Extrait de page:
---------------

Les soutiens de Raphaël Glucksmann mettent en avant son "bilan", citant notamment son travail "contre les ingérences étrangères" (il a présidé une commission spéciale au Parlement européen, NDLR), sa "lutte contre l'exploitation du peuple ouïghour", ou plus généralement pour "les droits humains".
Sans oublier de mentionner le contexte "éminemment géopolitique", marqué notamment par la guerre en Ukraine et celle à Gaza, qui a pu favoriser leur champion. "Il a marqué beaucoup de points avec sa sincérité, il croit ce qu'il dit", veut croire une députée PS.
"Il n’est pas rentré dans le piège de la nationalisation de l’élection ou dans le 'pour ou contre Macron', il a pris de la hauteur", vante le sénateur socialiste. "Il n’a pas joué en 'contre' mais il a développé son jeu, pour utiliser la métaphore du foot."

---------------

Consigne 1: Comment traduire en anglais cette phrase de l'extrait sur les soutiens de Raphaël Glucksmann : « Il n’a pas joué en 'contre' mais il a développé son jeu, pour utiliser la métaphore du foot. » ?
Consigne 2: Pourriez-vous donner la suite de l'extrait sur les soutiens de Raphaël Glucksmann, à partir de sa dernière phrase ?

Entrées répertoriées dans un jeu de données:
---------------

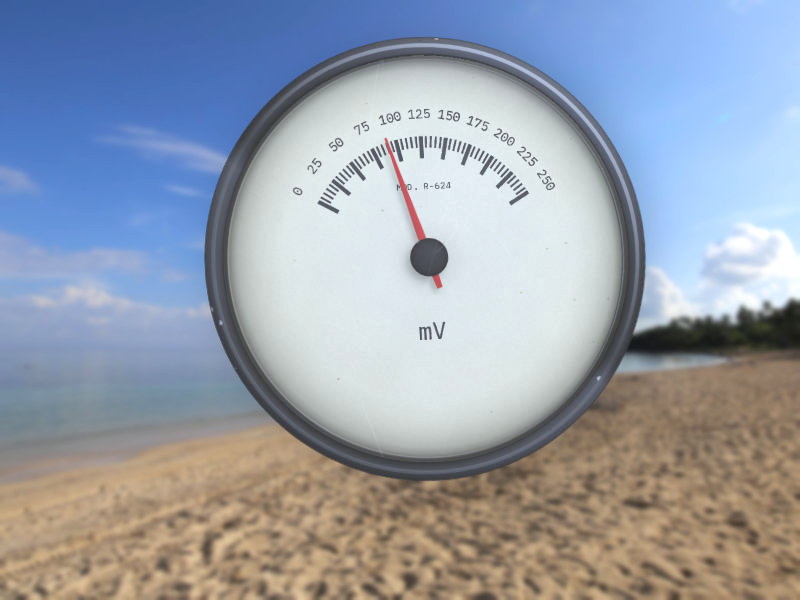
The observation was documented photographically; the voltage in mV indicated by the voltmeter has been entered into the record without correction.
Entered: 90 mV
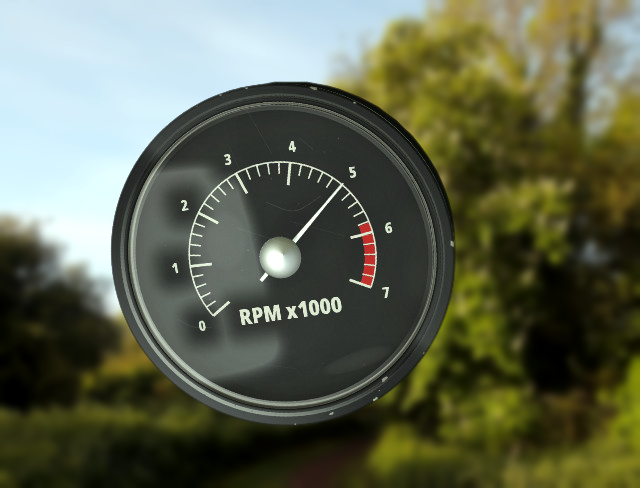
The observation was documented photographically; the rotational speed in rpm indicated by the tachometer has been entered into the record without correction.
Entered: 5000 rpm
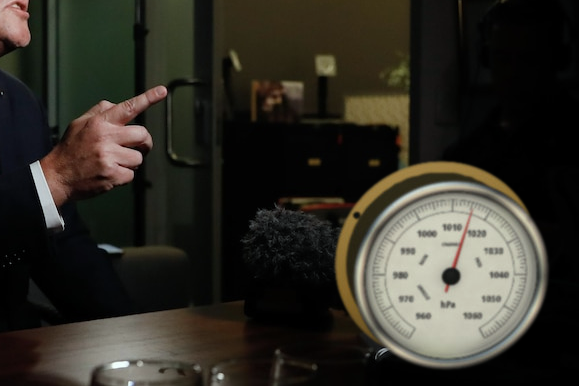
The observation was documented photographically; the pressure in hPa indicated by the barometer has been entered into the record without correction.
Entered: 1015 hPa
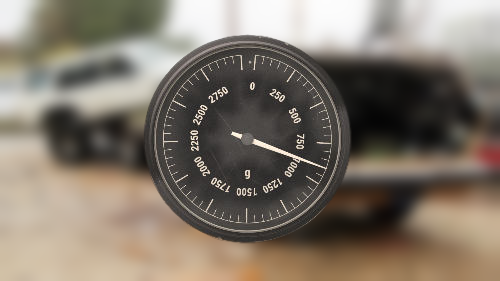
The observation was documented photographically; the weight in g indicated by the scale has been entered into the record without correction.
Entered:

---------------

Réponse 1: He didn't play on the "counterattack" but developed his own game, to use the soccer metaphor.

Réponse 2:
"Ni Jupiter, ni Robespierre"
Tout au long de la campagne, Raphaël Glucksmann s'est présenté comme le tenant d'une alternative au "faux match" entre la majorité et le Rassemblement national. Un positionnement dont la crédibilité s'est renforcée à mesure que l'écart avec Valérie Hayer - la candidate du camp présidentiel - se resserrait.
"On a montré qu'une troisième voie était possible", se réjouissait ce mercredi auprès de BFMTV Aurore Lalucq, également réélue eurodéputée et co-présidente de Place publique aux côtés de Raphaël Glucksmann.
Le croisement des courbes ne s'est jamais produit, ni dans les sondages, ni dans les urnes, mais son éventualité a eu le mérite de tenir en haleine ses supporters. Et de rassembler dans ses meetings à la fois d'anciens militants En marche, aujourd'hui déçus d'Emmanuel Macron, mais aussi des électeurs lassés de Jean-Luc Mélenchon et La France insoumise, jugés trop outranciers par certains.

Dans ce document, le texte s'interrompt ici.